SmartPool, exchange group NYSE Euronext’s dark trading facility, is to extend its stock universe to mid-cap names, but some brokers warn that fragmentation could increase the cost of trading in less-liquid equities.
From next month, SmartPool will trade constituents of the FTSE 250, FTSE Italia Mid Cap, Germany’s MDAX, Switzerland’s SMIM indices and mid-cap stocks from the Dow Jones STOXX 600 index.
Central counterparty services will be provided by LCH.Clearnet for Euronext-listed stocks and by EuroCCP for all other European markets. Trades on SmartPool are executed at the mid-point of a stock’s price on the primary market.
SmartPool argues that the anonymity afforded by dark pools makes them particularly useful for trading mid-caps, for which market impact is often higher and spreads wider than blue-chip stocks.
“The SmartPool value proposition is especially relevant for transactions in securities where liquidity is scarce and implicit execution costs tend to be higher,” said SmartPool CEO Lee Hodgkinson.
But thin trading volumes in many mid-cap stocks could be further diluted if liquidity is spread across too many venues, potentially increasing trading costs.
“Too much fragmentation will not help the mid-cap space,” Charles Taylor, partner, execution at agency brokerage Redburn Partners, told theTRADEnews.com. “The next move for dark pools appears to be aggregation, but some might not be willing to give up their business easily. Trying to guarantee best execution when the buyer of a stock is in one venue and the seller is in another might be something the regulators need to consider.”
Dark trading of mid-caps is already offered by fellow multilateral trading facilities Turquoise, Chi-Delta – the dark pool offering from Chi-X – and NYFIX Euro Millennium, the first independent dark pool to launch in Europe in spring 2008. Chi-Delta offers mid-cap trading in FTSE 250, Dutch AMX, French CAC Next 40, German MDAX and Swedish OMXS30 Next indices, while NYFIX offers mid-cap trading in these markets as well as Portuguese and Belgian mid-cap indices.
Providers of execution algorithms have recognised the potential fragmentation risks in the mid-cap market. Knight Capital, a US-based agency brokerage, plans to release its Oasis algorithm for mid- and small-cap stocks in Europe during Q4 2009.

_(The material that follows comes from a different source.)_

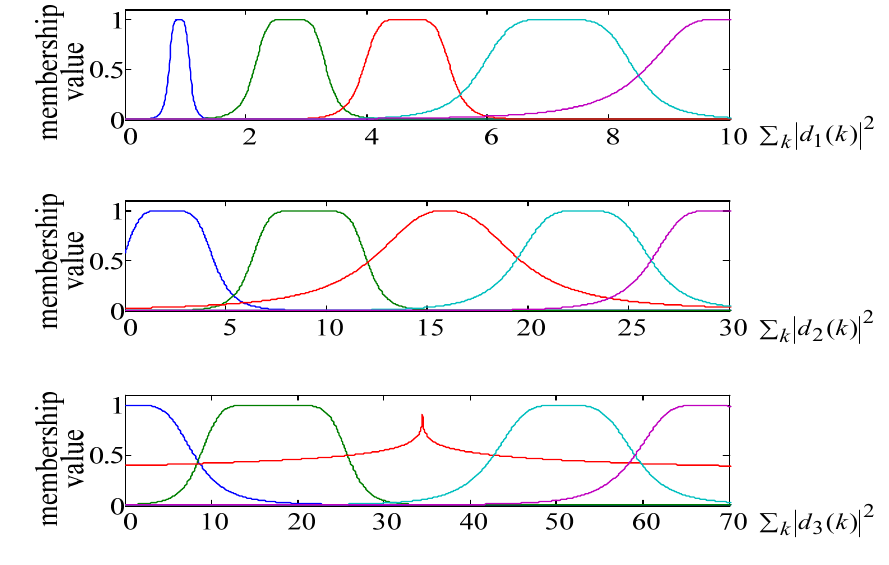
Figure 6. 15 membership functions (A1–A5, B1–B5, and C1–C5) of ANFIS used to identify faults in Zone 1.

According to Bradley Duke, managing director of institutional electronic sales, Europe, at Knight Capital, an increase in the number of sources of mid-cap liquidity can only improve the effectiveness of such tools.
“Our Oasis algorithm is designed to aggregate liquidity for small- and mid-cap stocks, so the more venues offering this type of liquidity the better,” said Duke. “We try to execute as much in the dark as possible as this provides the best possible results for our clients. This is especially true for mid- and small-cap stocks, as the risk of market impact and gaming is a lot higher when trading these on the lit markets.”
Unlike its some of its rivals, SmartPool has so far resisted linking up with other dark pools. Turquoise offers TQ Lens, a liquidity aggregation service that is connected to six broker crossing networks, while fellow MTF Nasdaq OMX Europe’s dark pool, NEURO Dark, launched onward routing to external dark pools last week.
“We want a diverse customer community, so in that context we are interested in linking dark pools,” said Hodgkinson. “However, I’m yet to be convinced of the aggregation model as the bulge-bracket banks have made a lot of investment in venue connectivity and routing capabilities.”